Bei H&M setzt man daher vor allem auf Transparenz (als eines der ersten Unternehmen weltweit wurde 2015 die volle Liste aller Fabriken und Zulieferer öffentlich gemacht), Austausch und Bildung. Arbeiter und Arbeiterinnen werden über ihre Rechte und Möglichkeiten aufgeklärt – keine Selbstverständlichkeit. Es ist nämlich offenbar noch immer einfacher, einer Pflanze Sicherheit zu bieten als einem Menschen.

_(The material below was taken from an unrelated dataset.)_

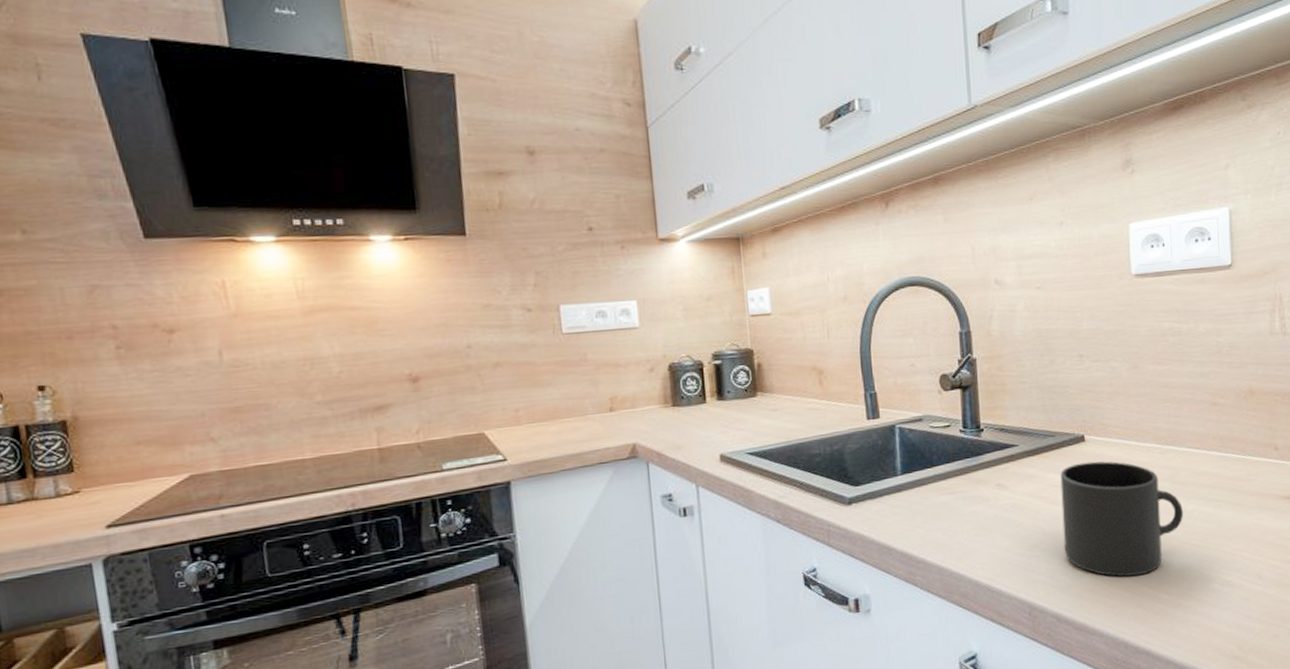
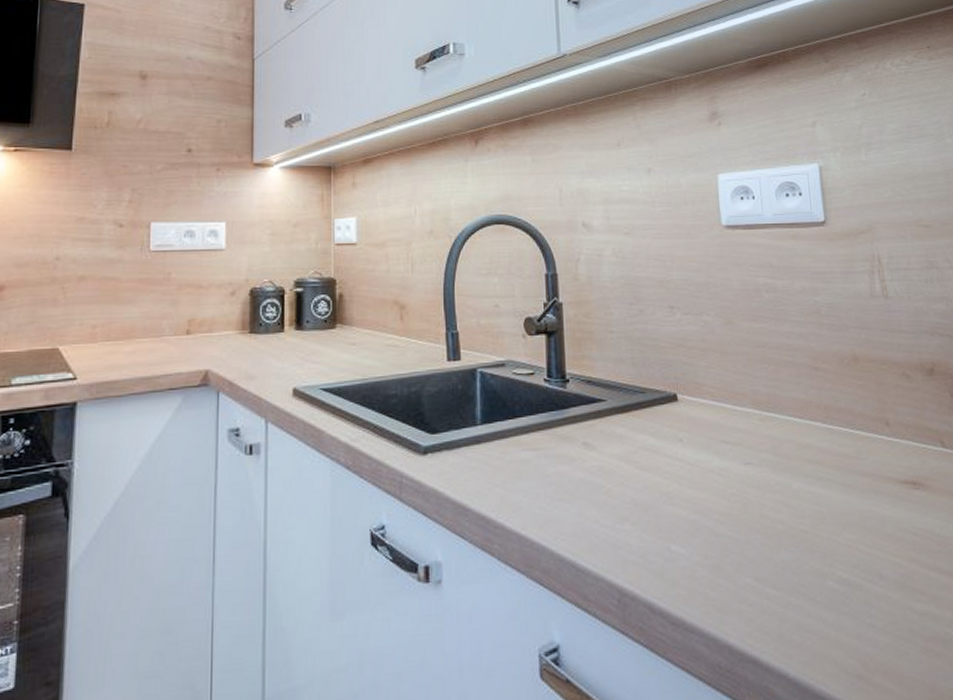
mug: present [1060,461,1184,577] -> none [651,424,789,564]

Gefühlt setzt sich H&M wohl auch deshalb vermehrt mit neuen Technologien und Möglichkeiten auseinander, die einen schonenderen Umgangs mit unserem Planeten und dessen Ressourcen versprechen, und zwar gewollt öffentlich: Die World Recycle Week beispielsweise wird aktuell mit M.I.A. als Medien-wirksamem Testimonial zelebriert. Das bringt nicht nur einen wichtigen Diskurs auf den Tisch, sondern schärft auch das Bewusstsein einer ganzen Zielgruppe. Ähnlich funktioniert das Prinzip der Conscious Collection, die mit viel Tamtam beworben wird. Das grundsätzliche Gesehenwerden darf als positiver Nebeneffekt der gigantischen Marketing-Maschinerie hinter der guten Absicht tatsächlich nicht unterschätzt werden. Und auch kleine Unternehmen profitieren vom großen Geschäft mit dem reinen Gewissen: „Wenn wir nachhaltige Materialien einkaufen, kaufen wir so viel davon, dass die Preise aufgrund der Nachfrage sinken – somit werden die Stoffe auch für kleinere Firmen zugänglich. Das ist, finde ich, unsere wichtigste Aufgabe: Wenn wir als Trailblazer diese neuartigen Materialien einsetzen, werden auch andere folgen,“ erklärt Gedda und streicht sich dabei über das glatte, schwarze Haar. Sie weiß, dass hinter den Kulissen noch so vieles schief läuft. Aber auch, dass kleine Schritte mehr sind als keine Schritte.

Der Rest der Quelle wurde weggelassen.